Ok, since no one is going to do it, I guess I will have too – just to make sure another point of view enter into the discussion. Every so often this topic comes up and it is always the same – people don’t want to carry a bear can, they never see bears, its only the idiots who get bothered by bears, etc. etc. I agree it is a hassle and I appreciate the sentiment since it seem about %70 of my trips now require bear cans.
Nevertheless, someone always needs to remind people, even the sophisticated backpackers in this forum, that the regulations on bear cans are *not* about you, or whether you might loose your lunch. They are about the bears, and only about the bears. If you haven’t seen or been bothered by raiding bears in the last few decades perhaps you should thank several decade of enforcement of the bear can rule. We don’t want to go back to the early seventies when there was an orders of magnitude more trouble, at least in the worst places like Yosemite. The fact is that research has shown that Bears are very smart, and the kind of high cal food that we carry is like bear heroin. It usually only takes one experience of getting a taste of it, and its association with humans, to turn a bear into a raider for life. Unfortunately relocating such bears is very expensive, and often is futile ending up with the bears having to be put down.
I’m guessing (but don’t know) that the reason why Ursacks are not yet acceptable is that after the bear has chewed on the bag for half an hour he may get at least a little taste of something leaking out. You will not loose your lunch, but for the bear it will not matter. It would be just as bad for the bear as feeding it. It’s not about protecting you or your food, its about protecting the bears from making *any* association between humans and food whatsoever, and all that that implies.

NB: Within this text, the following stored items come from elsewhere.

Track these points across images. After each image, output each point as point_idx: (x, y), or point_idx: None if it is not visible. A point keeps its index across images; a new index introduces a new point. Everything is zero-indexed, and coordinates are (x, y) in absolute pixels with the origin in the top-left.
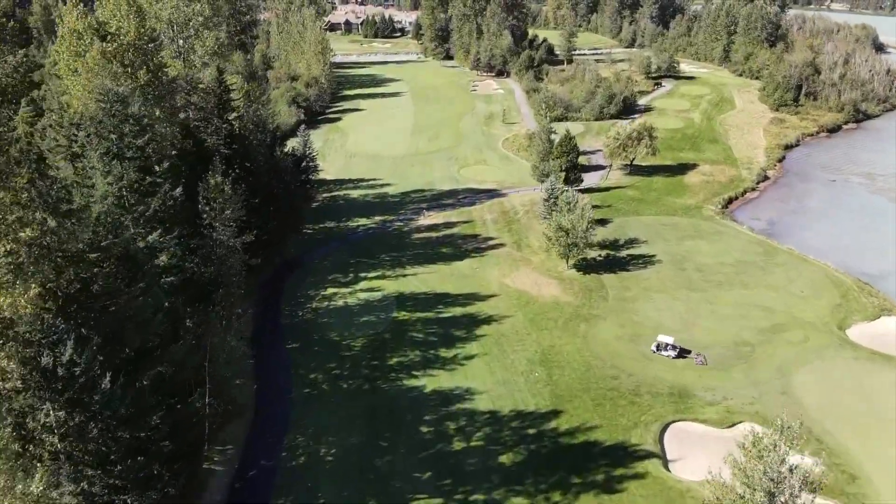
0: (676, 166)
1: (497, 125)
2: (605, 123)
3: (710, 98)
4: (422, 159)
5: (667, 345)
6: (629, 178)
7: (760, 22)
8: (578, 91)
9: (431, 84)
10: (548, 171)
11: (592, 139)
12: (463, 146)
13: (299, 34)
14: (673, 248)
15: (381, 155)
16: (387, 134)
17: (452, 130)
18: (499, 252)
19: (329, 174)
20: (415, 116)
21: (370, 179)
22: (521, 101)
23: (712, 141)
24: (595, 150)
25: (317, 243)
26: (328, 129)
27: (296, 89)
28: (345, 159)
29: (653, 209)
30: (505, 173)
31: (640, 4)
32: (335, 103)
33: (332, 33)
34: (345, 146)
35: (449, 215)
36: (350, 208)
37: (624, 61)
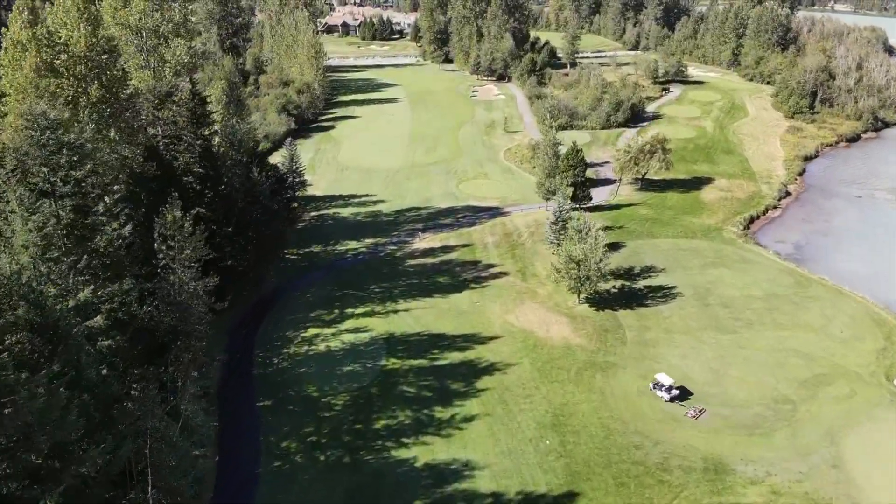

So IMHO these kinds of discussion usually make the mistake of dealing with the statistics in the wrong way. First, the fact that you don’t see any bears may have a lot to do with the long term education of backpackers and other visitors and the enforcement of the regulations. Second, it only has to happen once for a bear to end up a problem, and possibly dead. If carrying a 2.5 lbs can it what it takes to protect the life on a single bear, then I say do it. And even if respecting the regulation only has symbolic value but helps support the general climate of concern for the bears then I say do it. Its not about you, its about the bears.